“African leaders have often taken out these loans to help with their own short-term political ambitions, but their countries have ended up severely indebted and with the risk of losing collateral worth more than the value of the loan itself,” says Evelyne Tsague, an NRGI Africa co-director.

Indeed, resource-backed loans need not be a bad thing. Most of the deals are linked to specific infrastructure projects for example, so if executed as laid out on paper they could help shorten the path to closing the African infrastructure gap estimated to be around $90 billion a year.

But it is the lack of transparency with these bilateral deals that concerns bodies like NRGI and the World Bank, particularly with the oil producers. “These deals, sometimes labeled as oil advances, often resemble pay-day loans,” says David Mihalyi, co-author of the report and senior economic analyst with NRGI. “They have short maturities, high interest rates and fees, and no commitments on how the money will be used.”
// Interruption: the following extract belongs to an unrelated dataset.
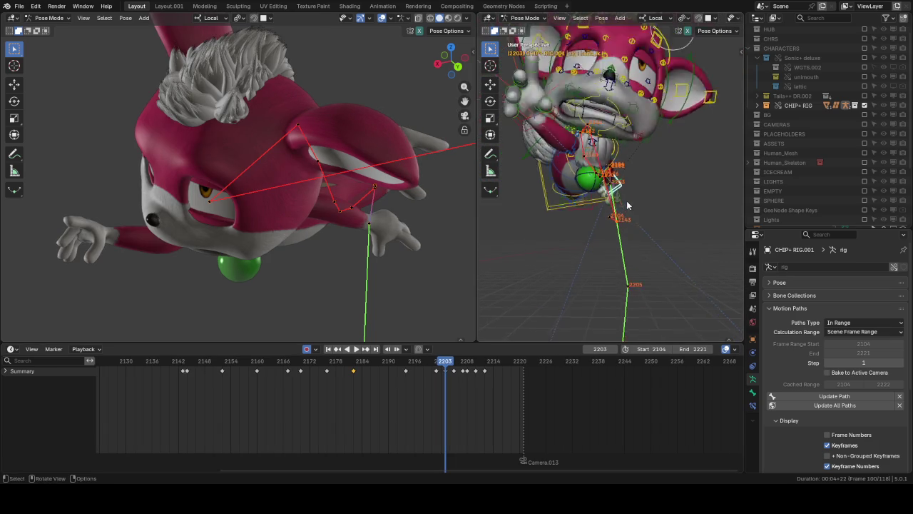
{"action": "left_click_drag", "start_coordinate": [449, 366], "coordinate": [454, 366]}
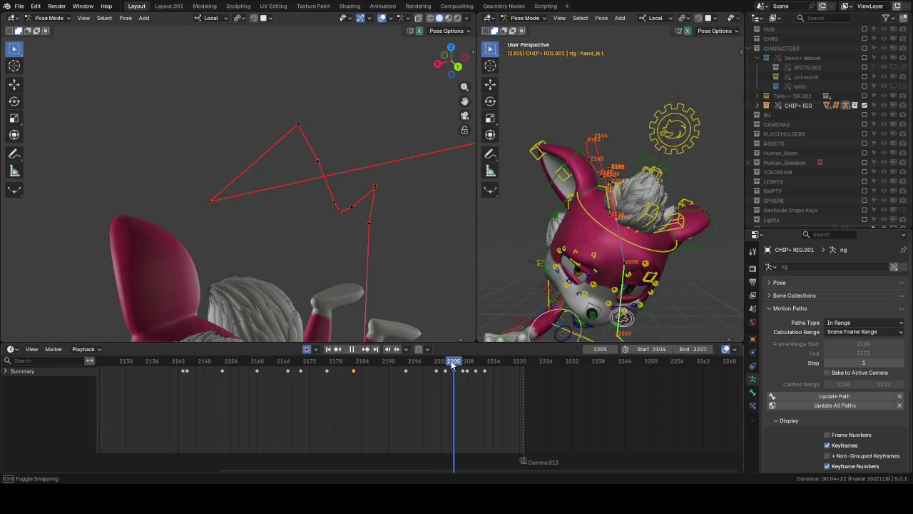
Step: Reposition the left hand IK at frame 2207
{"action": "scroll", "coordinate": [399, 283], "scroll_direction": "down", "scroll_amount": 4}
{"action": "middle_click_drag", "start_coordinate": [542, 235], "coordinate": [605, 229]}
And if anymore evidence of the riskiness of bad deals was needed, the imminent global economic crisis prompted by the coronavirus pandemic is clear. The downturn in Chinese demand and subsequent face-off between Saudi Arabia and Russia in the oil markets has seen prices drop to levels that will disrupt the budget plans of major oil producers in Africa. Nigeria’s oil-dependent economy for example has a 2020 budget based on revenue from with oil priced at $57. Prices have dropped to between $33 to $35.

These price drops could have even more significant impact for countries whose resource-backed loans were struck at the higher prices.